Uber Hacked Again? – Data from Uber and Uber Eats Published on Hacking Forums

Uber has been the topic of a novel cyberattack. Early on Saturday morning, a possibility actor going by the name of “UberLeaks” began publishing recordsdata on a hacking discussion board identified for revealing data breaches.

Employee electronic mail addresses, company reports, and data on IT sources that had been stolen from a third-birthday celebration supplier are all integrated within the assault.

Specifics of the Uber Files Breach

A colossal collection of archives that claim to be source code for cell gadget administration platforms (MDM) ragged by Uber, Uber Eats, and completely different third-birthday celebration supplier companies and products are among the disclosed data.

The ‘UberLeak’ hacker created four completely different matters on the hacker discussion board, for every MDM platform deployment it had breached.

Represent states that every discussion board topic publish makes a mention of a hacker from the Lapsus$ gang. A colossal collection of excessive-profile hacks and breaches of prestigious companies, particularly Uber, had been the work of Lapsus$. This year’s September saw essentially the most most recent breach at Uber.

Email addresses and Dwelling windows Energetic Directory data for extra than 77,000 Uber workers are among the stolen recordsdata that has been considered.

“The newly leaked data contains source code, IT asset administration reports, data destruction reports, Dwelling windows domain login names and electronic mail addresses, and completely different company recordsdata”.

In particular, Uber has acknowledged that the ideas is novel and used to be stolen from a third-birthday celebration source, no longer as share of the breach in September.

“We imagine these recordsdata are connected to an incident at a third-birthday celebration supplier and are unrelated to our security incident in September. Based on our initial evaluation of the ideas available, the code is no longer any longer owned by Uber; on the opposite hand, we are persevering with to perceive into this topic.” Uber

Per security researchers who procure investigated the disclosure, none of Uber’s possibilities are talked about within the hacked data, which relates to internal industry recordsdata.

Nonetheless, it has been told that the exposed data has enough specifics to enable focused phishing attacks towards Uber workers in uncover to manufacture extra fascinating data, just like login credentials.

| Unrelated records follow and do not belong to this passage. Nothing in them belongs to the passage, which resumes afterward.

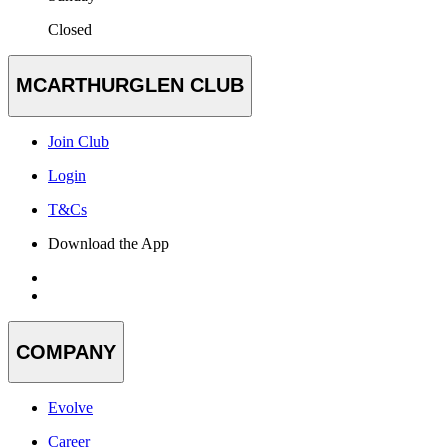
Closed
MCARTHURGLEN CLUB
Join Club
Login
T&Cs
Download the App
COMPANY
Evolve
Career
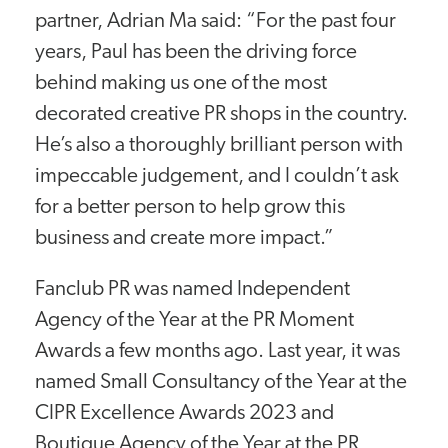
partner, Adrian Ma said: “For the past four
years, Paul has been the driving force
behind making us one of the most
decorated creative PR shops in the country.
He’s also a thoroughly brilliant person with
impeccable judgement, and I couldn’t ask
for a better person to help grow this
business and create more impact.”
Fanclub PR was named Independent
Agency of the Year at the PR Moment
Awards a few months ago. Last year, it was
named Small Consultancy of the Year at the
CIPR Excellence Awards 2023 and
Boutique Agency of the Year at the PR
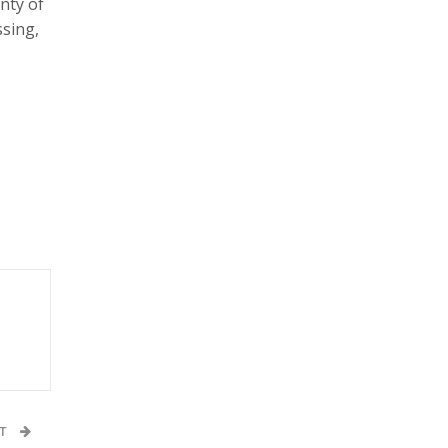
nty of
ssing,
ST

Uber also disclosed that possibility actors had factual breached Teqtivity, a platform it makes use of for asset administration and tracking companies and products, and had stolen its data. Uber identified a Teqtivity data breach perceive made public this afternoon, which says that a possibility actor received accumulate entry to to a Teqtivity AWS backup server that Teqtivity makes utilize of to store data for its possibilities.

“The third birthday celebration is still investigating but has confirmed that the details we’ve considered up to now came from its methods, and up to now, we procure no longer considered any malicious accumulate entry to to Uber’s internal methods,” said Uber.

Therefore, earlier than replying to any phishing emails pretending to be from Uber IT motivate, all workers of the corporate might possibly still double-take a look at the ideas.